Она кончиками пальцев взялась за уголок фотографии и отодвинула снимок в сторону. Когда она увидела то, что лежало под ним, у нее перехватило дыхание. Она не могла отвести глаз от собственного изображения: на фотографии ее ладони сжимали щеки Тимоти Томпсона, тело которого было разорвано пополам взрывом бомбы. После взрыва Нанни бросилась к тому, что осталось от человека, – к его торсу, рукам, голове. Ноги Тимоти тоже были видны на снимке, их отбросило на противоположную сторону тротуара, к сетчатому забору. Ноги повисли на заборе, они дергались, будто пытались убежать прочь от этого места. Брюки у Тимоти были розового цвета.
На самом краешке снимка забор упирался в храм Святой Марии. Черными чернилами прямо через ступени храма шла надпись от руки, дата и время дня – 16.01. Нанни помнила, как в тот прохладный осенний день ощутила, что тепло покидает тело Тимоти Томпсона. Она подумала было, что надо бы перевернуть его вниз головой, чтобы не дать выпасть внутренним органам. Но буквально в несколько секунд осознала, что Тимоти умирает, и поняла, что единственное, что она может сейчас для него сделать, – это держать ему голову, пока он не умрет.
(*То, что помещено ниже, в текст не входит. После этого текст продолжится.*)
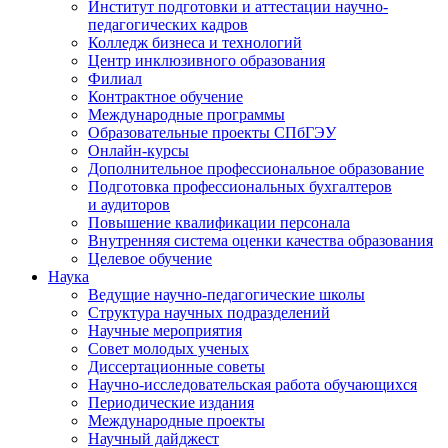
Институт подготовки и аттестации научно-
педагогических кадров
Колледж бизнеса и технологий
Центр инклюзивного образования
Филиал
Контрактное обучение
Международные программы
Образовательные проекты СПбГЭУ
Онлайн-курсы
Дополнительное профессиональное образование
Подготовка профессиональных бухгалтеров
и аудиторов
Повышение квалификации персонала
Внутренняя система оценки качества образования
Целевое обучение
Наука
Ведущие научно-педагогические школы
Структура научных подразделений
Научные мероприятия
Совет молодых ученых
Диссертационные советы
Научно-исследовательская работа обучающихся
Периодические издания
Международные проекты
Научный дайджест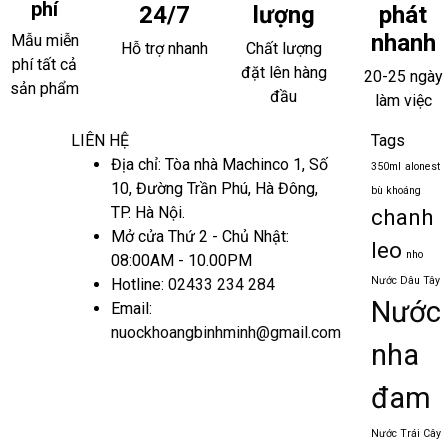
phí
24/7
lượng
phát
nhanh
Mẫu miễn
Hỗ trợ nhanh
Chất lượng
phí tất cả
đặt lên hàng
20-25 ngày
sản phẩm
đầu
làm việc
LIÊN HỆ
Tags
Địa chỉ: Tòa nhà Machinco 1, Số
350ml
alonest
10, Đường Trần Phú, Hà Đông,
bù khoáng
TP. Hà Nội.
chanh
Mở cửa Thứ 2 - Chủ Nhật:
leo
nho
08:00AM - 10.00PM
Nước Dâu Tây
Hotline:
02433 234 284
Nước
Email:
nuockhoangbinhminh@gmail.com
nha
đam
Nước Trái Cây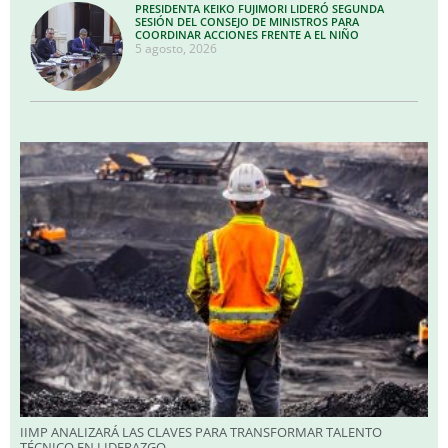
PRESIDENTA KEIKO FUJIMORI LIDERÓ SEGUNDA
SESIÓN DEL CONSEJO DE MINISTROS PARA
COORDINAR ACCIONES FRENTE A EL NIÑO
5 agosto, 2026
IIMP ANALIZARÁ LAS CLAVES PARA TRANSFORMAR TALENTO
TÉCNICO EN LIDERAZGO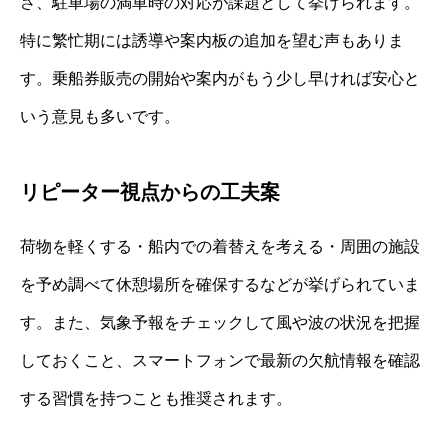
さ、駐車場の満車時の対応が課題として挙げられます。
特に繁忙期には誘導や案内板の追加を望む声もありま
す。乗船券販売の開始や案内がもう少し早ければ安心と
いう意見も多いです。
リピーター視点からの工夫案
荷物を軽くする・船内での着替えを考える・周囲の施設
を予め調べて休憩場所を確保するなどが挙げられていま
す。また、気象予報をチェックして風や波の状況を把握
しておくこと、スマートフォンで最新の欠航情報を確認
する習慣を持つことも推奨されます。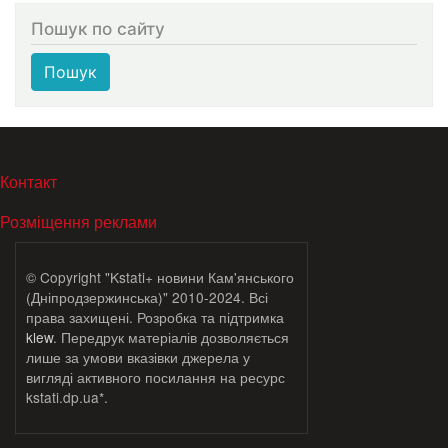
Пошук по сайту
Пошук
МЕНЮ В ПОДВАЛЕ
Контакт
Розміщення реклами
© Copyright "Kstati+ новини Кам'янського
(Дніпродзержинська)" 2010-2024. Всі
права захищені. Розробка та підтримка
klew
. Передрук матеріалів дозволяється
лише за умови вказівки джерела у
вигляді активного посилання на ресурс
kstati.dp.ua*.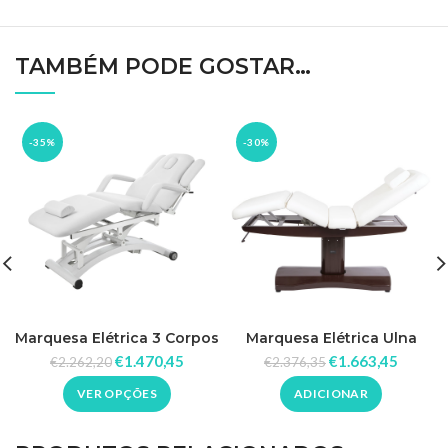
TAMBÉM PODE GOSTAR…
-35%
-30%
Marquesa Elétrica 3 Corpos
Marquesa Elétrica Ulna
Sphen
€
1.470,45
€
1.663,45
€
2.262,20
€
2.376,35
VER OPÇÕES
ADICIONAR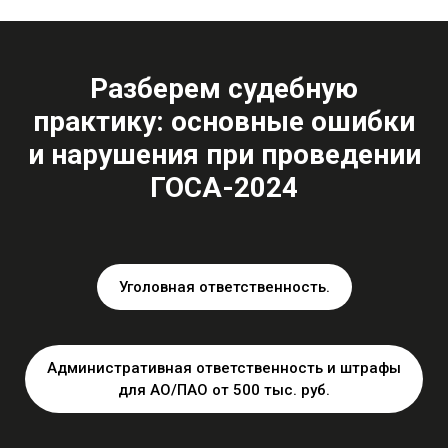
Разберем судебную
практику: основные ошибки
и нарушения при проведении
ГОСА-2024
Уголовная ответственность.
Административная ответственность и штрафы
для АО/ПАО от 500 тыс. руб.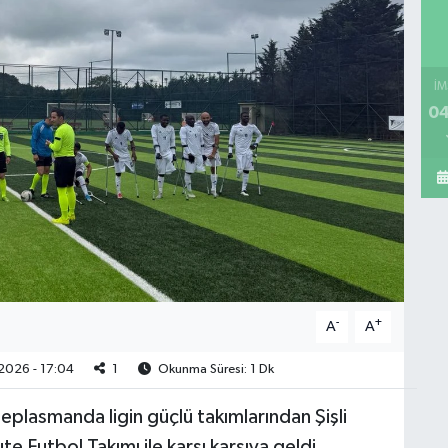
İM
04
-
+
A
A
2026 - 17:04
1
Okunma Süresi: 1 Dk
plasmanda ligin güçlü takımlarından Şişli
 Futbol Takımı ile karşı karşıya geldi.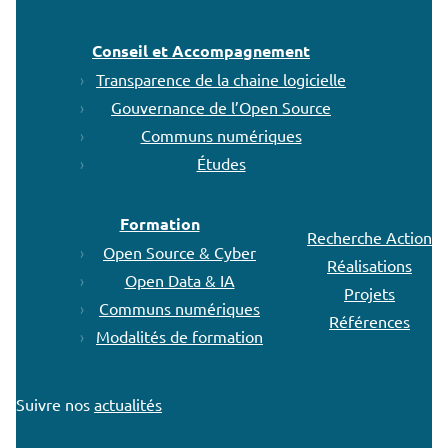
Conseil et Accompagnement
Transparence de la chaine logicielle
Gouvernance de l’Open Source
Communs numériques
Études
Formation
Recherche Action
Open Source & Cyber
Réalisations
Open Data & IA
Projets
Communs numériques
Références
Modalités de formation
Suivre nos
actualités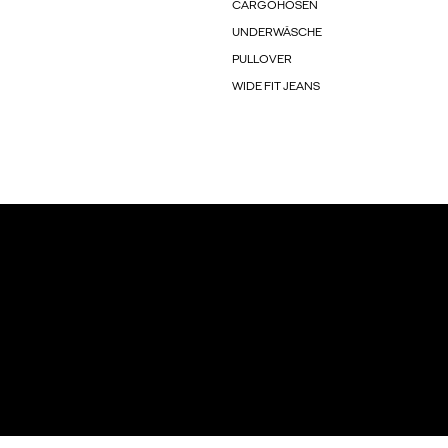
CARGOHOSEN
UNDERWÄSCHE
PULLOVER
WIDE FIT JEANS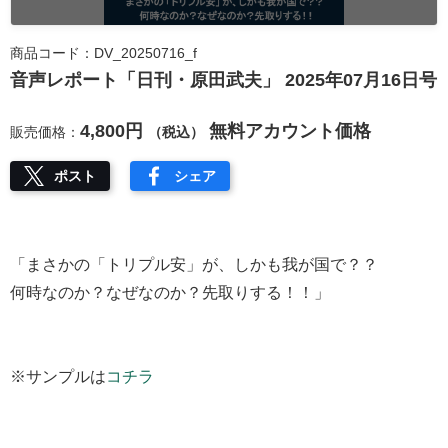
商品コード：DV_20250716_f
音声レポート「日刊・原田武夫」 2025年07月16日号
4,800円
無料アカウント価格
販売価格：
（税込）
ポスト
シェア
「まさかの「トリプル安」が、しかも我が国で？？
何時なのか？なぜなのか？先取りする！！」
※サンプルは
コチラ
Она лгала ему в эти последние минуты его жизни: «Все хорошо. Все у тебя будет хорошо». Она все еще помнила его захлебывающееся дыхание, упругую жесткость его высоко зачесанных курчавых волос, помнила, как желтело его лицо. Она держала руками его голову, не давая ему взглянуть на ту сторону тротуара, не давая увидеть его собственные ноги, и в этот момент церковные колокола пробили четыре раза – совершенно спокойно, как в любой другой день. Равнодушие тех колоколов привело Нанни к кризису веры, затянувшемуся на долгие годы. А теперь она увидела, что так же спокойно, рутинно какой-то агент ФБР щелкнул затвором камеры, сделав снимок.
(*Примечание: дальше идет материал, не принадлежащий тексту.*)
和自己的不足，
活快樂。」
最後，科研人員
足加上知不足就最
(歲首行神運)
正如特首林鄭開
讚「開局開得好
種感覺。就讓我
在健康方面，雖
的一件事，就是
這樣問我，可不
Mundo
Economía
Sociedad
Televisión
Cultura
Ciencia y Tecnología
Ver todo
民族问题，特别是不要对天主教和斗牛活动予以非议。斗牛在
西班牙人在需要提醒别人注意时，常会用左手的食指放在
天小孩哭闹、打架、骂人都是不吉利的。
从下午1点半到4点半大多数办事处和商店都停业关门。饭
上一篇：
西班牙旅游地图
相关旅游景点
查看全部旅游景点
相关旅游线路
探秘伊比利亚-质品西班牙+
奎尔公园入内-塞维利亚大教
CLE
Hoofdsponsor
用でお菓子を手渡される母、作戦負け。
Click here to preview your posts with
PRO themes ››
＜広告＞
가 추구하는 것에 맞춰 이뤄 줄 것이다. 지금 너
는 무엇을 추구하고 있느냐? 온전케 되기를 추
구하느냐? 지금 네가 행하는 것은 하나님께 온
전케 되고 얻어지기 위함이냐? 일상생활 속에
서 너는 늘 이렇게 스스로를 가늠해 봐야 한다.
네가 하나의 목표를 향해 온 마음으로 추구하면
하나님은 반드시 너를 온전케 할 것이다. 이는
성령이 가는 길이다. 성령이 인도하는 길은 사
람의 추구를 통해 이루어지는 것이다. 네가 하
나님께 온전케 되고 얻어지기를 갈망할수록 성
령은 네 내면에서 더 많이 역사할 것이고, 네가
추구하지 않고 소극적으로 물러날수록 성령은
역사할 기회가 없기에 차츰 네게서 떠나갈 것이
– Мама! – Джейн была потрясена. – Это же ты!
– Боже мой!
– Что это? Где?
– Этот юноша был ни в чем не виноват. Он никак не мог знать, что у него в вещевом мешке бомба. Наша группа была абсолютно мирной.
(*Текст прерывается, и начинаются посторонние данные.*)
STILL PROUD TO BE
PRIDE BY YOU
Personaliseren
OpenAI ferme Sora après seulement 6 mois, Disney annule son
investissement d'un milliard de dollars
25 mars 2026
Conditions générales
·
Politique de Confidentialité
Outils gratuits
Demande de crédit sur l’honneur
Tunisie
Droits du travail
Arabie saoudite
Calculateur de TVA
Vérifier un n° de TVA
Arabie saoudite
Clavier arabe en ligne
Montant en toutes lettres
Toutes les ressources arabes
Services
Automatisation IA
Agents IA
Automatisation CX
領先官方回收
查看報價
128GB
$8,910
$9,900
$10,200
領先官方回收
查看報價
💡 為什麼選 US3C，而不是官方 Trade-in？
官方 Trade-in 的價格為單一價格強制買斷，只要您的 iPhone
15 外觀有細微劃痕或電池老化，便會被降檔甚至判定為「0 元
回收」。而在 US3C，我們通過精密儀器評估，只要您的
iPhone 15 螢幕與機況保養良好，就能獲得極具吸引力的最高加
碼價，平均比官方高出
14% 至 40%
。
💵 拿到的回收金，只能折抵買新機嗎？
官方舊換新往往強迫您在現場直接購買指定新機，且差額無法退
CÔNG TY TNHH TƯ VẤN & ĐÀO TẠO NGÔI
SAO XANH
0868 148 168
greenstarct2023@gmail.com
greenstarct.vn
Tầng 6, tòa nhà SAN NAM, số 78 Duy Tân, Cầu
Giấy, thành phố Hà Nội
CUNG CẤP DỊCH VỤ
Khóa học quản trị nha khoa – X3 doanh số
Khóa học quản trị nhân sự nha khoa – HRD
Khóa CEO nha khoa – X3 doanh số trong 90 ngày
– Но ты-то что там делала?
– Меня привлекли к работе по защите гражданских прав через церковь. Всего на несколько месяцев. Но Ньюарк тогда словно с ума сошел. Гнев, злоба, расовые бунты. В мирные группы проникали представители более радикальных групп. Невозможно было понять, кто говорит тебе правду. Половина людей обвиняла «Черных пантер», другая половина – ФБР.
– А кто этот человек?
– Это ведь было очень давно, Джейн. Мы все тогда верили, что Богу угодно, чтобы мы потрудились ради великих перемен. – Нанни не отрывала глаз от фотографий, от своего лица, которое было на двадцать три года моложе. – Твой отец тогда был совершенно погружен в работу. Он ушел в себя. Вы с Виктором стали ходить в школу, а я стала задумываться, что же такое – я? Как мне определить себя? Я – мать, я – жена, я веду дом, очень хороший, полный хороших вещей. Но все это далось мне легко, и я не ставила себе и не добивалась своих собственных целей. Я чувствовала себя какой-то отсоединенной от происходящего. Но в те годы, что последовали за этим взрывом, я пришла к выводу, что жизнь начинает строиться у тебя дома, с того, что ты все делаешь как можно лучше, делаешь все для своей семьи. Ты не можешь просто взять и выйти в мир, чтобы начать его изменять, Джейн. Он меняется сам по себе в результате кумулятивного эффекта тех хороших дел, которые мы делаем у себя дома.